Results: Eight participants enrolled, and seven completed the study. The mean age was 21 ± 4 years, and 75% were female. All participants found the intervention highly acceptable. Mean PHQ-9 scores improved after the intervention (13 to 10, p = 0.046). In qualitative analysis, four themes emerged: gaining insight into one’s condition, connecting over shared experiences, recognizing progress to be made, and viewing the workshops as a different type of treatment.
Conclusions: This clinical intervention represents a novel application of narrative medicine for AYAs with AN. Narrative medicine was highly acceptable to participants, who derived meaning and social connection. Future studies may expand the intervention to larger, more diverse populations and further elucidate clinical outcomes and mechanisms for change. Trial registration: ClinicalTrials.gov (Identifier: NCT06849830)
12. Bray, M., Heruc, G., & Wright, O. R. L. (2026). Collaboration in team outpatient eating disorder care: Clinician’s perspectives. Journal of Eating Disorders, 14, 118. https://doi.org/10.1186/s40337-026-01593-y
Full text available for download at: https://tinyurl.com/mtc6dcyj
ABSTRACT. Clinical practice guidelines recommend team outpatient eating disorder treatment, yet the organisation and delivery of team care vary considerably in practice. This qualitative study explored clinicians’ attitudes toward and experiences of team outpatient eating disorder treatment, including multidisciplinary and interprofessional care. Nineteen Australian clinicians (dietitians, mental health professionals, and general practitioners) with at least two years’ experience working in outpatient eating disorder teams participated in semi-structured interviews. Data were analysed using Braun and Clarke’s reflexive thematic analysis.

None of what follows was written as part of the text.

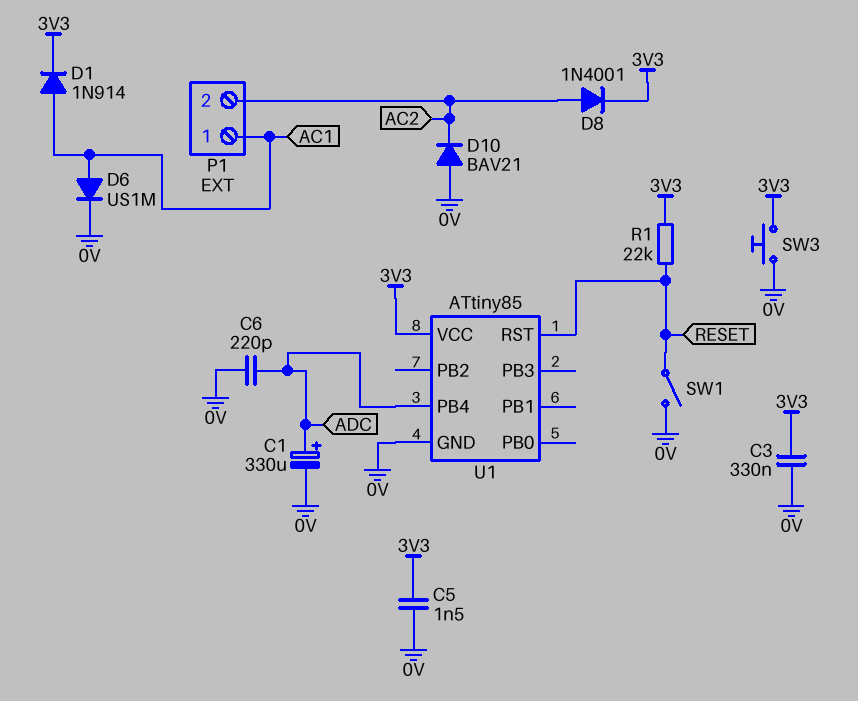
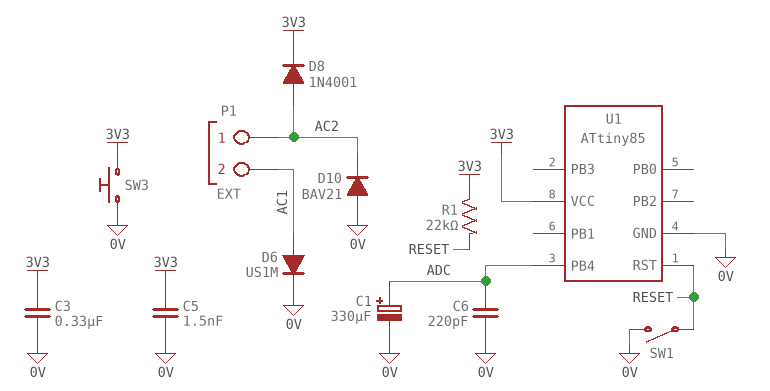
D1: diode 1N914 (A AC1, K 3V3) -> none
P1 pin 1: AC1 -> AC2
P1 pin 2: AC2 -> AC1

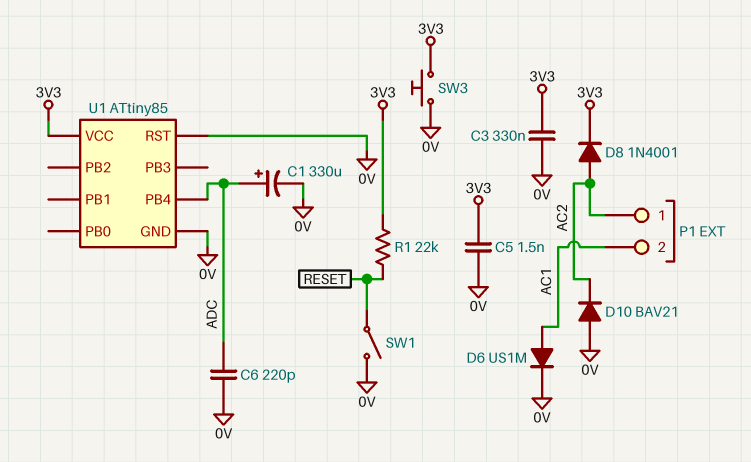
U1 pin RST: RESET -> 0V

Three themes and three sub-themes were identified. Theme 1, Preference for Interprofessional Ways of Working, captured clinicians’ preference for highly integrated and collaborative approaches, including perceived benefits for team functioning, clinician wellbeing, and client care; the related sub-theme Dismantle Systemic Hierarchies to Foster Trust, Respect, and Collaboration highlighted structural barriers to collaboration.

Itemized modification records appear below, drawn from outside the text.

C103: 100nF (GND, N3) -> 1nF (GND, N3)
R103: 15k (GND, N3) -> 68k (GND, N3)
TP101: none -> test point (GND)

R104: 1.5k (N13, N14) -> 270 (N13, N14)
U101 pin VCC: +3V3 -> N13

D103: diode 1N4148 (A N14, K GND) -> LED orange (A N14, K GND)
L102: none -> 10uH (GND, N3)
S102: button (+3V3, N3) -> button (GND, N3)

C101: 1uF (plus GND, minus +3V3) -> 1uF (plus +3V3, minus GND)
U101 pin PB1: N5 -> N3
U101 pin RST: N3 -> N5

Theme 2, Interprofessional Education (IPE) as the Foundation for Collaborative Practice, emphasised IPE as a key enabler of collaborative capacity; while its sub-theme IPE Develops Shared Philosophies and Values described the role of IPE in developing shared conceptual and philosophical foundations for collaborative care. Theme 3, Communication as the Strategy for Sustaining Collaborative Practice, underscored communication as central to day-to-day coordination; its sub-theme Leverage Role Overlap Through Effective Communication illustrated how communication supported role integration.
Overall, clinicians described highly collaborative team care as desirable, and shaped by education, communication infrastructure, and systemic constraints. Future research should examine approaches to strengthen interprofessional education, improve communication systems and structures, and support collaboration within existing treatment models and service contexts.